Читаем без скачивания Царь Петр и правительница Софья - Даниил Мордовцев
Шрифт:
Интервал:
Закладка:
Что это! Что там за люди такие, все в черном и в черных «харях» на лицах? В руках у них ломы, заступы, ими они и стучат… Но что они делают?.. Ведь это могила ее родственника и бывшего печальника, боярина Ивана Михайловича Милославского… Что же с нею делают? Снимают надгробную плиту… А большой позолоченный крест, перед которым она часто маливалась о нем, об Иване, о своих родителях и родичах — этот крест выдернут из плиты и брошен на землю… Что же это такое! Мертвеца хотят вынимать из могилы? Зачем такое святотатство?
А это что? Зачем тут свинья?.. Боже мой! Что же это такое!.. Свиньи запряжены в мочальную сбрую, зачем запряжены?.. На шеях у них бубенчики, а на спинах черные попоны с нашитыми на них белыми адамовыми головами, под головами белые подписи: Ив. Милосл. Свиньи запряжены так, как запрягаются лошади под карету патриарха — на вынос, цугом, и запряжены в сани, в которых сор вывозят из Москвы. Около свиней стоят конюхи и скороходы и тоже в харях. Но свиньи не слушаются конюхов, не привыкли к упряжи, не выезжены, мечутся, визжат, испуганно хрюкают…
Плиту отвалили наконец. Софья испуганно крестится.
— Федорушка! Федорушка! — дрожа всем телом, кличет она свою постельницу.
Входит Родимица… Это уже не та бойкая, живая, энергическая украинка: это живая развалина, седая сгорбленная старуха. Голова у нее трясется, как осиновый лист.
— Федорушка! Что это там делают? — спрашивает Софья.
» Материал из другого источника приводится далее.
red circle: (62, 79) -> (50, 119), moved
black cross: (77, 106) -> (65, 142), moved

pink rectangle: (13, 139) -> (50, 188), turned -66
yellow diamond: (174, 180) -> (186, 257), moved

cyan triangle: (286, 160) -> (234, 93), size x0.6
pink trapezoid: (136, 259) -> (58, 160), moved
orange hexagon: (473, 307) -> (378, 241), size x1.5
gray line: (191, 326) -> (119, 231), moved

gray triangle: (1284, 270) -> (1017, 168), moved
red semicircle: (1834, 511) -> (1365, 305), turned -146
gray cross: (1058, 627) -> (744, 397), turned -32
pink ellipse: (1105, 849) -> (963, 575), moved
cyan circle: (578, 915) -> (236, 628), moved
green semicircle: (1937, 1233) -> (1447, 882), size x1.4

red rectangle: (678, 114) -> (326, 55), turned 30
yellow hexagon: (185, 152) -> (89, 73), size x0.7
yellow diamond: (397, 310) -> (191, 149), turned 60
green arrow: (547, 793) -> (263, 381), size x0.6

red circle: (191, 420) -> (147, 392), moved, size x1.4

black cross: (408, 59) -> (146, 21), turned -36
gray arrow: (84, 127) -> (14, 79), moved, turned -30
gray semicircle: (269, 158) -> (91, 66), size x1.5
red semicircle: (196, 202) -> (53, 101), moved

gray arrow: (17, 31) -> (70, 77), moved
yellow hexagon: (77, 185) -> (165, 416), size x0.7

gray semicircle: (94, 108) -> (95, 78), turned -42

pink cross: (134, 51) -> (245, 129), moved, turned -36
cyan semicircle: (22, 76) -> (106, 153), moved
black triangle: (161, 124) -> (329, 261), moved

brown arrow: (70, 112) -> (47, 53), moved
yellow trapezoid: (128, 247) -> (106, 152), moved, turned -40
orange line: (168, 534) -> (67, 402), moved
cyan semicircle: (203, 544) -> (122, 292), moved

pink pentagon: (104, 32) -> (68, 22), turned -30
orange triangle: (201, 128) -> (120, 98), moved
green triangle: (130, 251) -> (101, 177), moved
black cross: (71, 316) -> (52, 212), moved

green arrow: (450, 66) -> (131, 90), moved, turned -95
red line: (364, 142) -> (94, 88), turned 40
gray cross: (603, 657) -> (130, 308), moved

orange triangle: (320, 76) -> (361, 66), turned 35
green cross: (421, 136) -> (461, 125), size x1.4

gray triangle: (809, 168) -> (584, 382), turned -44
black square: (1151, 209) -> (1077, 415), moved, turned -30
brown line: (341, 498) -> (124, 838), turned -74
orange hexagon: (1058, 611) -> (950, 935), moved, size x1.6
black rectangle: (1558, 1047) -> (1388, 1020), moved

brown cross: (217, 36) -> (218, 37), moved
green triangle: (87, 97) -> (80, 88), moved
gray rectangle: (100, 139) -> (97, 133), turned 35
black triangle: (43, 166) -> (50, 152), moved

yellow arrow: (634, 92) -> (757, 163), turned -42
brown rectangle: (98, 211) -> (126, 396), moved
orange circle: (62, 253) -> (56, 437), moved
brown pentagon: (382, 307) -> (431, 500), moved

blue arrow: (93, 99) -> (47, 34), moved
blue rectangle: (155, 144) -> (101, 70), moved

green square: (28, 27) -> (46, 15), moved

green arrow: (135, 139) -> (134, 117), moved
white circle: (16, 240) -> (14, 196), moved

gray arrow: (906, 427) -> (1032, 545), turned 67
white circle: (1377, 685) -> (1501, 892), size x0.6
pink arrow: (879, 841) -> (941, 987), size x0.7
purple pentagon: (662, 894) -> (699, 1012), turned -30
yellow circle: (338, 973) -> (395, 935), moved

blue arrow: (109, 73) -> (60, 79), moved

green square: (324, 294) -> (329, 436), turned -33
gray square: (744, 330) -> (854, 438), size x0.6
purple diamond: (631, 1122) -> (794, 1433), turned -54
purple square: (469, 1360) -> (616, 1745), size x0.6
— Ох и не спрашивай, матушка-царевна! Страшные времена пришли.
— Что же такое там?
— Гроб боярина Ивана Михайлыча вынимать из могилки хотят.
— Зачем? Для какой потребы?
— Ох! И сказать страшно… Монашки сказывали из города: по розыску, слышь, Цыклера…
— Цыклера!.. — Софья вся задрожала и белая как полотно бессильно опустилась на постель.
— Цыклера, матушка: указал, слышь, царь живого Цыклера положить во гроб боярина Ивана Михайлыча и живого зарыть с мертвым.
— Господи! Спаси нас и помилуй! — в ужасе крестилась царевна.
— Да столп, матушка, каменный ставят на Красной площади, а на столпе железные рожны: головы, слышь, втыкать на те рожны будут.
— Чьи головы?
— Старика Соковнина, сказывали, да еще незнай каких стрельцов.
— Господи! Опять стрельцы! Да он, кажись, обезумел.
— За море, слышь, едет.
Родимица подошла к окну и в ужасе всплеснула руками.
— Вынули гроб… на сани кладут… Смоляные шесты зажигают те, что в черных харях… Владычица! Что же это будет!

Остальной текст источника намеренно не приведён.